The reality is messy and unsatisfying and does not fit on a placard. India gave up more than the government admits. India got more than the opposition acknowledges. The terms are incomplete, contradictory between the two governments, and are still being negotiated. The final deal may look very different from what exists on paper today.
But messy and unsatisfying does not trend on social media. It does not fill a news cycle. It does not mobilise farmers or win applause in Parliament.
The Real Failure
I study political communication for a living. And what strikes me about the trade deal debate is not that politicians are spinning. Politicians always spin. What strikes me is that both sides have independently decided that the Indian public cannot handle complexity.
The government has decided that Indians cannot process “we were in a bad position and we negotiated the best outcome available.” So it presents a framework as a finished deal, a tariff reduction as a gift rather than the removal of a punishment, and a set of contradictory statements as a “diplomatic win.”
The opposition has decided that Indians cannot process “this deal has real problems but it also has some logic given the circumstances.” So it presents every concession as a catastrophe, every compromise as a betrayal, and a framework that excludes most sensitive agricultural products as the death of Indian farming.
Both sides are treating voters as consumers of emotion rather than citizens capable of evaluation. The government sells hope. The opposition sells fear. Neither sells information.
And the people caught in the middle, the actual farmers, the actual textile workers, the actual software engineers whose futures depend on these terms, are left choosing between two fictions. They can believe the government and trust that everything is fine. Or they can believe the opposition and conclude that everything is lost. Neither version equips them to understand what is actually happening to their lives.

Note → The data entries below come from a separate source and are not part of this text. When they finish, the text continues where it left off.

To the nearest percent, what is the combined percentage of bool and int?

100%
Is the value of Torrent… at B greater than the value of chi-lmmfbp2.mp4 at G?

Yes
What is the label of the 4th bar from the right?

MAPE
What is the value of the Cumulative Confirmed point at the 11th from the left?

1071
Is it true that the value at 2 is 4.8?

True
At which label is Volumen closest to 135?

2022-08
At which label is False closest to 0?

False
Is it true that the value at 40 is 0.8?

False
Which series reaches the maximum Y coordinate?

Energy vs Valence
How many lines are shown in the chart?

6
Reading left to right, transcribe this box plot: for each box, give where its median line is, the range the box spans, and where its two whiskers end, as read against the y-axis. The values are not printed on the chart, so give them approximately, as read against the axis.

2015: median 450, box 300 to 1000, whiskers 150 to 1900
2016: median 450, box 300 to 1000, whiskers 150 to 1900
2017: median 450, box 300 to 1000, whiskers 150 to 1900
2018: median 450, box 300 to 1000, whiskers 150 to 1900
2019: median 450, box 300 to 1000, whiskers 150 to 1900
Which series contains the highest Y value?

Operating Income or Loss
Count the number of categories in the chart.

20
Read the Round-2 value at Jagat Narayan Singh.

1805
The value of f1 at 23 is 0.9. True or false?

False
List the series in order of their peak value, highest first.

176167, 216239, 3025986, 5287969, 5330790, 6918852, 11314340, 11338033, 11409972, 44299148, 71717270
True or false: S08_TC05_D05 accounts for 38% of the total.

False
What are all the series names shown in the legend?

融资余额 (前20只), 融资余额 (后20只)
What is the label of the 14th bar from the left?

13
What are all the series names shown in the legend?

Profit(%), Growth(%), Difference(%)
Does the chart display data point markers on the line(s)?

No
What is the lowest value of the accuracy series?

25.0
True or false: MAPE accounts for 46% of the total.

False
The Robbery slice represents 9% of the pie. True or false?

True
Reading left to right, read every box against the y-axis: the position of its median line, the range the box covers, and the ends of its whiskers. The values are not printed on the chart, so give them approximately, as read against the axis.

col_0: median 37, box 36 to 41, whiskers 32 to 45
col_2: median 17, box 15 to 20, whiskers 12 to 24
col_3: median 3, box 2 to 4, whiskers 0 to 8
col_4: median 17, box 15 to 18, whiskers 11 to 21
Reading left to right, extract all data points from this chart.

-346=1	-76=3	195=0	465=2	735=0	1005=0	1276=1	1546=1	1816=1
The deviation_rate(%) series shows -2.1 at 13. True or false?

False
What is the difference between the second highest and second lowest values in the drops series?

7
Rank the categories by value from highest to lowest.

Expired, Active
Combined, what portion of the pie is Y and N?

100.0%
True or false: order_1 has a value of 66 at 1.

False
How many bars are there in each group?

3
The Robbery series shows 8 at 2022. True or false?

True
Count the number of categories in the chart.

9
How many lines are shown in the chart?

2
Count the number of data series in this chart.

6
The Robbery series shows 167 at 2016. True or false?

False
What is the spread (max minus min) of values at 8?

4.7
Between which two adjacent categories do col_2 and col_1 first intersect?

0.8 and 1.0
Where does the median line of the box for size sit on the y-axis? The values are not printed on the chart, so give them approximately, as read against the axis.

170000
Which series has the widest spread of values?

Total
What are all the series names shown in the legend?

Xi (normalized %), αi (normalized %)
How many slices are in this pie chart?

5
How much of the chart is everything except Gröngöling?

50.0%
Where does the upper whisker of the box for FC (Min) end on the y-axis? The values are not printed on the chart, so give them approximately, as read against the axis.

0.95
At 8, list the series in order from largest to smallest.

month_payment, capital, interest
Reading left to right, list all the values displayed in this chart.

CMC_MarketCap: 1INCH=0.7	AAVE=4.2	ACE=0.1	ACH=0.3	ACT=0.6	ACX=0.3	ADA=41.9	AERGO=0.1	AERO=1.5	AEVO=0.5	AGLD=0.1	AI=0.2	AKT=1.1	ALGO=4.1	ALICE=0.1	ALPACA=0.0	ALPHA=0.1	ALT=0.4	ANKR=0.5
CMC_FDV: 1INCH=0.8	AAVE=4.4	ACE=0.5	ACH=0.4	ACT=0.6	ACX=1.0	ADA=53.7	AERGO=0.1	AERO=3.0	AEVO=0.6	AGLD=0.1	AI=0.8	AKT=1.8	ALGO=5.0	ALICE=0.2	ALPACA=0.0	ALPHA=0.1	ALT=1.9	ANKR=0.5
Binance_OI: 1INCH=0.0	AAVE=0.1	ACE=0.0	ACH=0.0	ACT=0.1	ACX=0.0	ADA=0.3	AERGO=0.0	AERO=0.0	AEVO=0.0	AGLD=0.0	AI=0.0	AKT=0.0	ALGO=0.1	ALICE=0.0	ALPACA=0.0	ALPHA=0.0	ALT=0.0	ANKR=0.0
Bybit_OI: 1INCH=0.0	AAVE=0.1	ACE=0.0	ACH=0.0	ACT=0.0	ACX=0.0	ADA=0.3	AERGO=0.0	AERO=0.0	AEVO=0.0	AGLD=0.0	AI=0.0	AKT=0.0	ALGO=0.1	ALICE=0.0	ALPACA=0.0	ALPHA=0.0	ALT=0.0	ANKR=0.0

What I Would Tell Both Sides
If I were advising the government, I would say this: tell the country you were facing 50 per cent tariffs and that you brought them down to 18 per cent. Tell them the price was real and the concessions were painful but necessary. Tell them agriculture has guardrails, but that the final terms are still being negotiated, and you will fight for farmers in the next round. Stop pretending this is a victory parade. It is a negotiation in progress.
If I were advising the opposition, I would say this: acknowledge the tariff problem India was facing. Acknowledge that some deal was necessary. Then hammer the government on the specific terms, the oil commitment, the data provisions, and the contradictions between the Indian and American versions. Stop calling it a surrender and start calling it a bad negotiation. “They could have done better” is a stronger argument than “they sold the country,” because one is credible and the other is theatre.
But neither side will do this. Because honest communication requires trusting your audience, and in Indian politics, both sides have concluded that trust is a luxury they cannot afford.
The farmers burning effigies in Punjab deserve better than two competing fictions. They deserve to know what is actually in this framework, what is still being negotiated, and what their government has committed to and has not. They are getting slogans instead.
Both sides are giving them slogans. Both sides are lying. And the only people paying the price for this mutual dishonesty are the ones whose livelihoods actually depend on what happens next.